● **WHAT YOU SHOULD DO**
Write what comes next in the forum thread about swapping camera lenses without letting in dust, starting right after its last post.
BEGIN EXTRACT
You can get over obsessed with this...usually it's best to read the conditions and trust plain common sense. 

One definition of intelligence is the ability to differentiate between relative importances. So if you're in a windy, dusty outdoor location, and suddenly the money shot or hero shot of the day needs a very quick change from your 24mm to your 300mm for example, don't sweat it for a moment. Make the change, get the shot and deal with a sensor clean later.

-PW


----------



## Nishi Drew (Oct 27, 2012)

Over time you'll get dust and other weird stuff somewhere in your system, you can be very careful and have a neat procedure in keeping things clean, but all it takes is one bad condition and all that caring was kind of pointless. Of course, if you think it'll help your body and lenses last longer then of course


----------



## RobT (Oct 27, 2012)

I know I'll inevitably get dust in the camera after awhile, its not so much my main concern as is dropping a lens onto concrete.

Hearing that there are so many different techniques is helpful though. I think I'll start making sure the first lens is completely in the bag before pulling out the second.
END EXTRACT
BEGIN AVAILABLE DATA
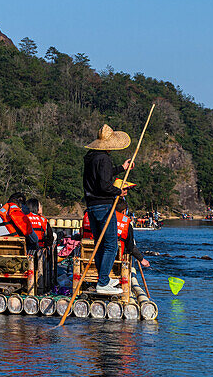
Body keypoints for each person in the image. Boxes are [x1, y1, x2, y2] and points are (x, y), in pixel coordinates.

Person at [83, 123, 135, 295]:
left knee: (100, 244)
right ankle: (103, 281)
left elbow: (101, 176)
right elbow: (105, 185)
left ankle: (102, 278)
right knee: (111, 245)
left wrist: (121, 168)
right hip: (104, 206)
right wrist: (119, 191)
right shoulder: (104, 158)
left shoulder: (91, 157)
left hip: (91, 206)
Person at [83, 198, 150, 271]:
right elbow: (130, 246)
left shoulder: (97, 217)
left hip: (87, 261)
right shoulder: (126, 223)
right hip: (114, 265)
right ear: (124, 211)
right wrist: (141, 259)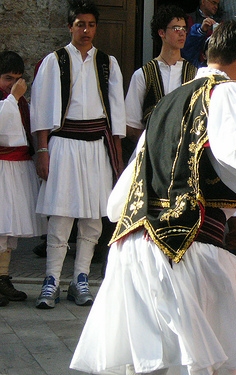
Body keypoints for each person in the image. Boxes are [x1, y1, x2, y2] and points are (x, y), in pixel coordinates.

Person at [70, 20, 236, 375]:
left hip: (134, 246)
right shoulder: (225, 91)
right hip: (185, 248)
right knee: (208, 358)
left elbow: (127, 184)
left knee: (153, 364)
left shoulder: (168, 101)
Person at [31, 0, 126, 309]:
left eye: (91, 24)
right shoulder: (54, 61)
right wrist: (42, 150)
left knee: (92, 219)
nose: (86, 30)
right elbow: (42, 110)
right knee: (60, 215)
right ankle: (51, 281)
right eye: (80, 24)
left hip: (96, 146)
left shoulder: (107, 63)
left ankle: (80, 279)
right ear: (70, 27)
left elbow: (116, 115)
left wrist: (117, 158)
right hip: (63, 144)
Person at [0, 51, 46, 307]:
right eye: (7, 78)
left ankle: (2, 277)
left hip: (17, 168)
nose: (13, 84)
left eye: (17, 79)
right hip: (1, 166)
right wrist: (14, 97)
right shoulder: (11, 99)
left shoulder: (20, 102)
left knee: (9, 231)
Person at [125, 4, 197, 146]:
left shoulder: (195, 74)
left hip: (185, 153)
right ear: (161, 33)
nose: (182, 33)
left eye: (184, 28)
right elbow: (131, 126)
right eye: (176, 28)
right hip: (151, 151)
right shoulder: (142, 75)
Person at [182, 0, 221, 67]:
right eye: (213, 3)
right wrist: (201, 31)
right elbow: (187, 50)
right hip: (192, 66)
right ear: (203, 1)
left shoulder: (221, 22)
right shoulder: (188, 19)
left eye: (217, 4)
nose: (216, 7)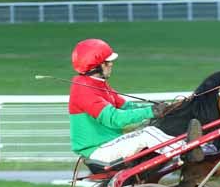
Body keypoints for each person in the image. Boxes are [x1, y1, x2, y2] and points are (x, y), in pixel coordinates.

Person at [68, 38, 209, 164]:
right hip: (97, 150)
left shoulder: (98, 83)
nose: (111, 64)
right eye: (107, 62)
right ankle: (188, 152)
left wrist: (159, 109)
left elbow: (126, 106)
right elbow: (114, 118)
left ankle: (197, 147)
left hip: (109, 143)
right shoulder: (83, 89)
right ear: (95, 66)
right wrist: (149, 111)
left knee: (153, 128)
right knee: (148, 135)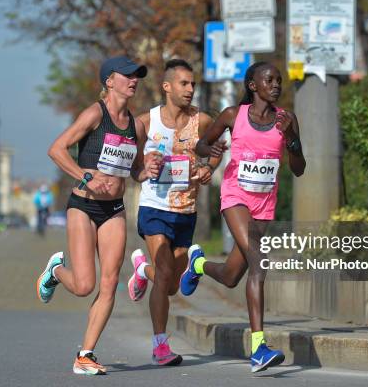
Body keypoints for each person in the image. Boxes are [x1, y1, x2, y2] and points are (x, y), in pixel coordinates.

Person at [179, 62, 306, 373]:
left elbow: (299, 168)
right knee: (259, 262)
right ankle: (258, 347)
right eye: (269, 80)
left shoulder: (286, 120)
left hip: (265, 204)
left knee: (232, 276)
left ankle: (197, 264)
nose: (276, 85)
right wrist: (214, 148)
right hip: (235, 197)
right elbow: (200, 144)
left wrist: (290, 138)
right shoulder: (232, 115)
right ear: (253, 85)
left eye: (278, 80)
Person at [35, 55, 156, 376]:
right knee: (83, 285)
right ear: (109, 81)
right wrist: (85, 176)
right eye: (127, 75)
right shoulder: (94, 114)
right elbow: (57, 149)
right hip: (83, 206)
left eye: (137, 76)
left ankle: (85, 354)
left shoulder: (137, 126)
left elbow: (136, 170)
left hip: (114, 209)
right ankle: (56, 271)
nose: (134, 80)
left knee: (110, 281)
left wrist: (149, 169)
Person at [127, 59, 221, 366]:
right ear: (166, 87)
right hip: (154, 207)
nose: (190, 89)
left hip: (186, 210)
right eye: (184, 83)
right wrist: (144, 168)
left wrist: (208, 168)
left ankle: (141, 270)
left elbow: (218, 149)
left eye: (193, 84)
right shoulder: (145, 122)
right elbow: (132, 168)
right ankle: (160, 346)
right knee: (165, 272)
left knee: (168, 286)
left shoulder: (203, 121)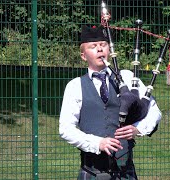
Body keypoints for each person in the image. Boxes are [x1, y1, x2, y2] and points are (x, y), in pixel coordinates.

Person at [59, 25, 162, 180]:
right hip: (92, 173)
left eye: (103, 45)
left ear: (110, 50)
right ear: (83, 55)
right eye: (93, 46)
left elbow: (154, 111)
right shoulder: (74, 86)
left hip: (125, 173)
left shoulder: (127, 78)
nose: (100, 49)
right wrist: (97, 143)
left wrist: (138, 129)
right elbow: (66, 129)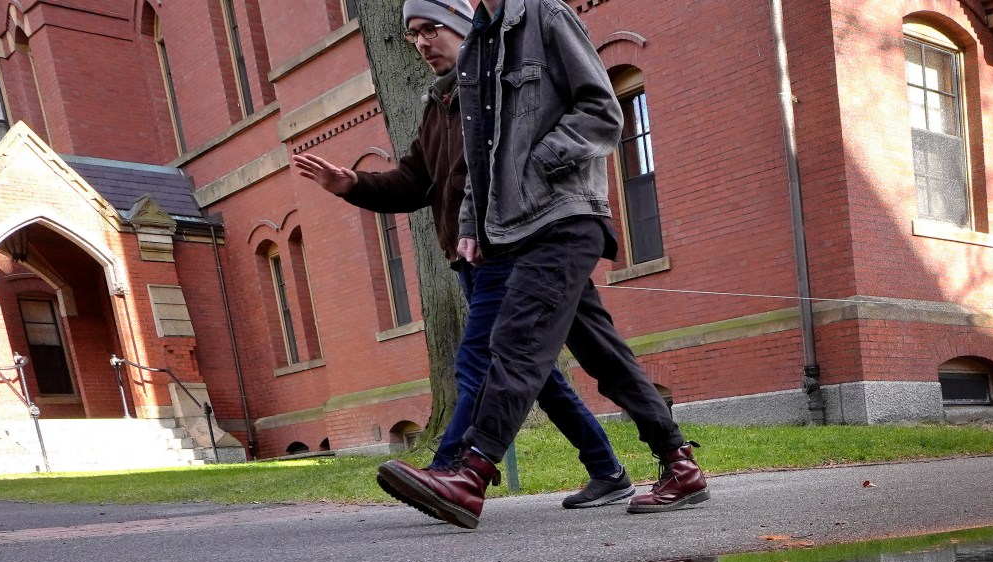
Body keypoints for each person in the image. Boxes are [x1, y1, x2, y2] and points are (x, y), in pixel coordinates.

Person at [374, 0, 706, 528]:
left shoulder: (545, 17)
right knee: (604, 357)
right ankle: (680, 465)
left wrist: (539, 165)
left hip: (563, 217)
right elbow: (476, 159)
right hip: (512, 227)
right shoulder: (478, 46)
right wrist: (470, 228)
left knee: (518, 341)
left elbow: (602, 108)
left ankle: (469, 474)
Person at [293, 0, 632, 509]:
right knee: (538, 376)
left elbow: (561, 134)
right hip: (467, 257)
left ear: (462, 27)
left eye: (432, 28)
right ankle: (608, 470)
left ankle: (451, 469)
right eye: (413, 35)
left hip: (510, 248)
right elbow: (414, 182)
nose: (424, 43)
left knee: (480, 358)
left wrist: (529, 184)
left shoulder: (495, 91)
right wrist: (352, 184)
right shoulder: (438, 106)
END AVAILABLE DATA
BEGIN AVAILABLE DATA
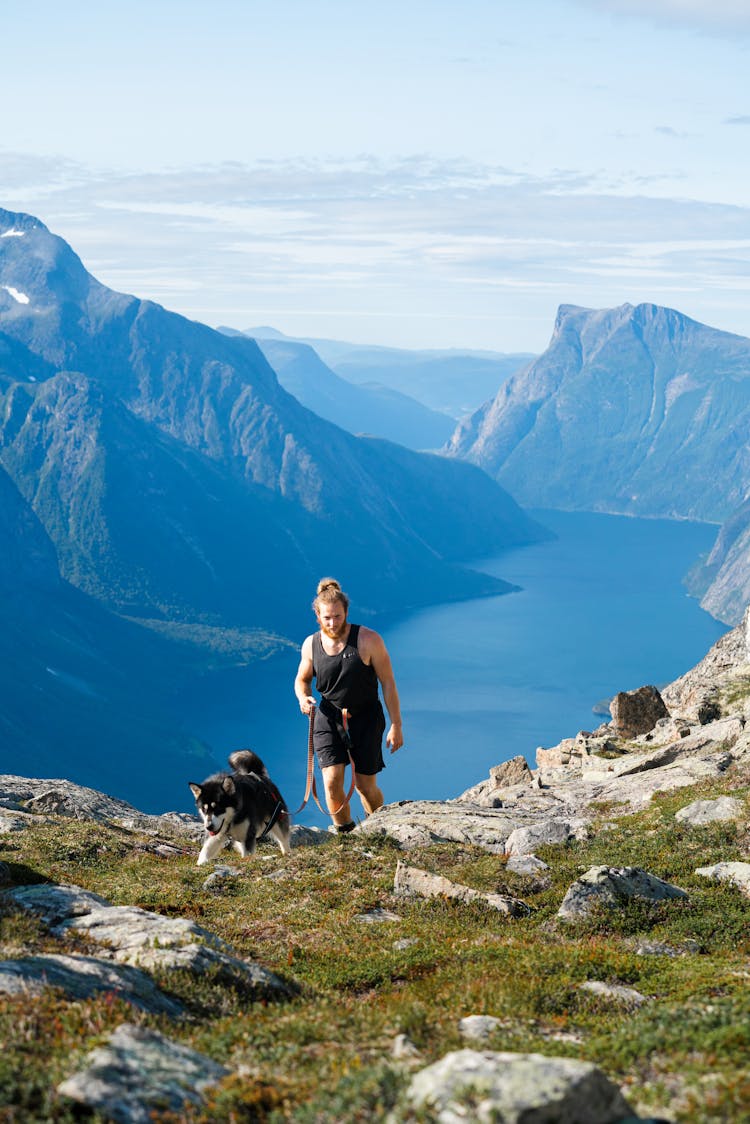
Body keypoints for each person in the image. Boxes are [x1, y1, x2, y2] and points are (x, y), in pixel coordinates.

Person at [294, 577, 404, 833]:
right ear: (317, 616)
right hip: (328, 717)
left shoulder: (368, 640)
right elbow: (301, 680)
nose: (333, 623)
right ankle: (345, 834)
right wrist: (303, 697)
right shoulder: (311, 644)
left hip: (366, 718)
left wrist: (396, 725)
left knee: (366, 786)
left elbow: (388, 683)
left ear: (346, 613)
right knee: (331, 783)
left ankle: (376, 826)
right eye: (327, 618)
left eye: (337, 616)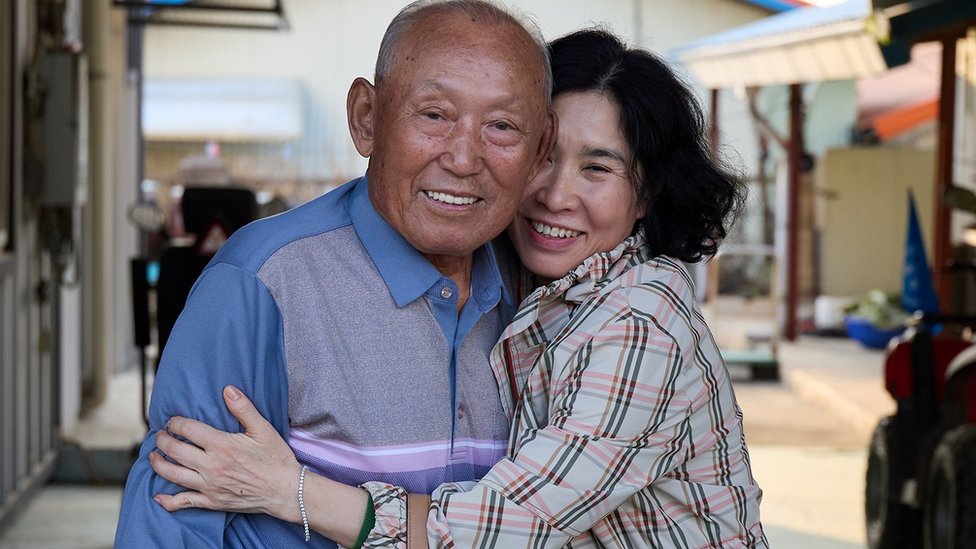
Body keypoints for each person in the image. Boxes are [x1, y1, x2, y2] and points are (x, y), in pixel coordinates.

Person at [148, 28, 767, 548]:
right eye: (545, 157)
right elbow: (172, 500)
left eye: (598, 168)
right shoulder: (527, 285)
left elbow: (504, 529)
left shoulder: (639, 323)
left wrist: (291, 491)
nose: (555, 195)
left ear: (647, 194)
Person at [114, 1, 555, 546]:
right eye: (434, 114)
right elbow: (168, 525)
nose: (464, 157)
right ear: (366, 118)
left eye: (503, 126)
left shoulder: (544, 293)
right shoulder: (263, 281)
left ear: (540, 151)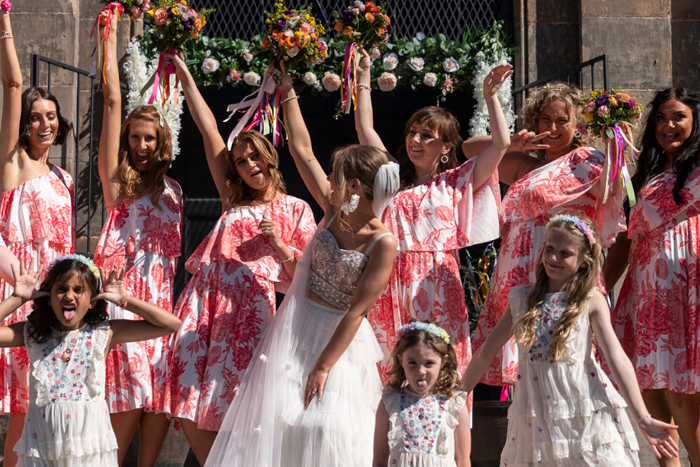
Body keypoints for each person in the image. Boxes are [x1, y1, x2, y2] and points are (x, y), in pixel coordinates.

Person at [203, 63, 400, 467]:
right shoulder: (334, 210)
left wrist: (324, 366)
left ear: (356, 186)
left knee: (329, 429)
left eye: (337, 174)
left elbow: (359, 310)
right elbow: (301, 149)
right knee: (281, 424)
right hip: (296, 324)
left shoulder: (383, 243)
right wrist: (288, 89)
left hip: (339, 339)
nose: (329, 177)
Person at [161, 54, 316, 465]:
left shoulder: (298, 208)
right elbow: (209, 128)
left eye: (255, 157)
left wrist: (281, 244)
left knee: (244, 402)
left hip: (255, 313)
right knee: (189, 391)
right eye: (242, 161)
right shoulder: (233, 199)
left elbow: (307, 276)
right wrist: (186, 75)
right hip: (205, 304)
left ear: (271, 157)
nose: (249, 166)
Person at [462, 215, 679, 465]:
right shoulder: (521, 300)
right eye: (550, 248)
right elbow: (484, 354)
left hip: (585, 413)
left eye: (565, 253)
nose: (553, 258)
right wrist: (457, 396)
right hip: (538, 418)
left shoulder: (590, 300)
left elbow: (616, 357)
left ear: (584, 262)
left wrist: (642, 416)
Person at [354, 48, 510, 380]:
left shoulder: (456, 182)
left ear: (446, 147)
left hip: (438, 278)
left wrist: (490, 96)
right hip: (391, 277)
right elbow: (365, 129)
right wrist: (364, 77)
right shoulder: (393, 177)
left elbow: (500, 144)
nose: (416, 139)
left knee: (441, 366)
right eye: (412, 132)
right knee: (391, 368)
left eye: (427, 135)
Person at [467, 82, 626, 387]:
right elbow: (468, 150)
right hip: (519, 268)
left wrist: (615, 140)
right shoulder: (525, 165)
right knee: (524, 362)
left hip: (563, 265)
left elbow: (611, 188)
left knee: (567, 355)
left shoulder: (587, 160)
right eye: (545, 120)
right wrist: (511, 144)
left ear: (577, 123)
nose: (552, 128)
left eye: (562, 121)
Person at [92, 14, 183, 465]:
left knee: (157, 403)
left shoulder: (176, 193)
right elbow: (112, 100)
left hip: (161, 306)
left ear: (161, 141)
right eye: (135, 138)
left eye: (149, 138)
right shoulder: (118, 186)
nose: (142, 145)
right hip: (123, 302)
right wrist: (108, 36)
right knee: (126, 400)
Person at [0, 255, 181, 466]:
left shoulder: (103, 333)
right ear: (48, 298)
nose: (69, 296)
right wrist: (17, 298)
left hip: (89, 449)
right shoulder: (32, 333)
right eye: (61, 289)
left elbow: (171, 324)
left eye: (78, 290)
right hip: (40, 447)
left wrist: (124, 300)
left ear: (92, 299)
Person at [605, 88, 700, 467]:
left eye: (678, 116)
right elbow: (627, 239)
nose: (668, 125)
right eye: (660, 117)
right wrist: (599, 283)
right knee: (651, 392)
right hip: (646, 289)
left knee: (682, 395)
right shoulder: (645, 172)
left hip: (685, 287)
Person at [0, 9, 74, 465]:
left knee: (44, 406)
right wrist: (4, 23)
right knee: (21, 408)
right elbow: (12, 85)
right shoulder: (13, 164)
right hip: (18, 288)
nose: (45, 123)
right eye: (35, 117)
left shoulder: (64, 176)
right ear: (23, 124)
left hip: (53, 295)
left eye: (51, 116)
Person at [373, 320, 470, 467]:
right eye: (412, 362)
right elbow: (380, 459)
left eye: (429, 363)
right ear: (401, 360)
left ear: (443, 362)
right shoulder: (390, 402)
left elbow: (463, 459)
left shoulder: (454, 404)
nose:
END AVAILABLE DATA
● **RESPONSE**
----------



## SDsc0rch (Oct 27, 2012)

have you guys seen quickdraw? 

http://www.kickstarter.com/projects/1022605159/quikdraw-an-innovative-lens-holster

I'm curious how this system will work out - my interest is piqued 

changing lenses is a challenge for me too..


----------



## SDsc0rch (Oct 27, 2012)

website.. http://www.quikdraw.com


----------



## rj79in (Oct 27, 2012)

I've faced the same problem so now I use the Lowepro slingbag which makes maneuvering quite easy. It has a number of pockets for me to keep the lens caps and stuff. Changing lenses is a breeze without having to deal with the backpack. 

I make sure that before every trip to the field, I clean the insides of the bag using the vacuum cleaner to ensure that there is no dust inside the bag. From there its pretty easy, unscrew the lens cap on the incoming lens while lens is still in the bag, remove lens from camera and put it in the bag without worrying about the lens cap. Put on the incoming lens immediately and put on the lens-cap on the outgoing lens last.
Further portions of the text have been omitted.